**Page images and extracted text:**
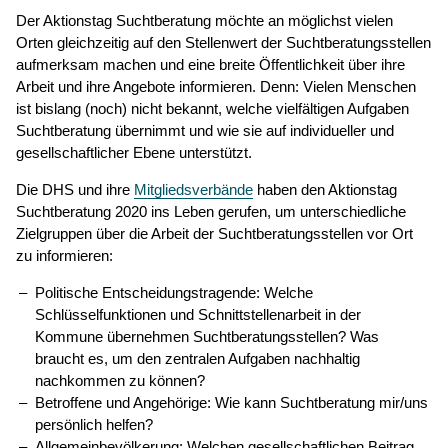
Der Aktionstag Suchtberatung möchte an möglichst vielen
Orten gleichzeitig auf den Stellenwert der Suchtberatungsstellen
aufmerksam machen und eine breite Öffentlichkeit über ihre
Arbeit und ihre Angebote informieren. Denn: Vielen Menschen
ist bislang (noch) nicht bekannt, welche vielfältigen Aufgaben
Suchtberatung übernimmt und wie sie auf individueller und
gesellschaftlicher Ebene unterstützt.
Die DHS und ihre
Mitgliedsverbände
haben den Aktionstag
Suchtberatung 2020 ins Leben gerufen, um unterschiedliche
Zielgruppen über die Arbeit der Suchtberatungsstellen vor Ort
zu informieren:
Politische Entscheidungstragende: Welche
Schlüsselfunktionen und Schnittstellenarbeit in der
Kommune übernehmen Suchtberatungsstellen? Was
braucht es, um den zentralen Aufgaben nachhaltig
nachkommen zu können?
Betroffene und Angehörige: Wie kann Suchtberatung mir/uns
persönlich helfen?
Allgemeinbevölkerung: Welchen gesellschaftlichen Beitrag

**Work task:** Copy all lines from the data above that contain the word "informieren".

**Completed task:**
Arbeit und ihre Angebote informieren. Denn: Vielen Menschen
zu informieren:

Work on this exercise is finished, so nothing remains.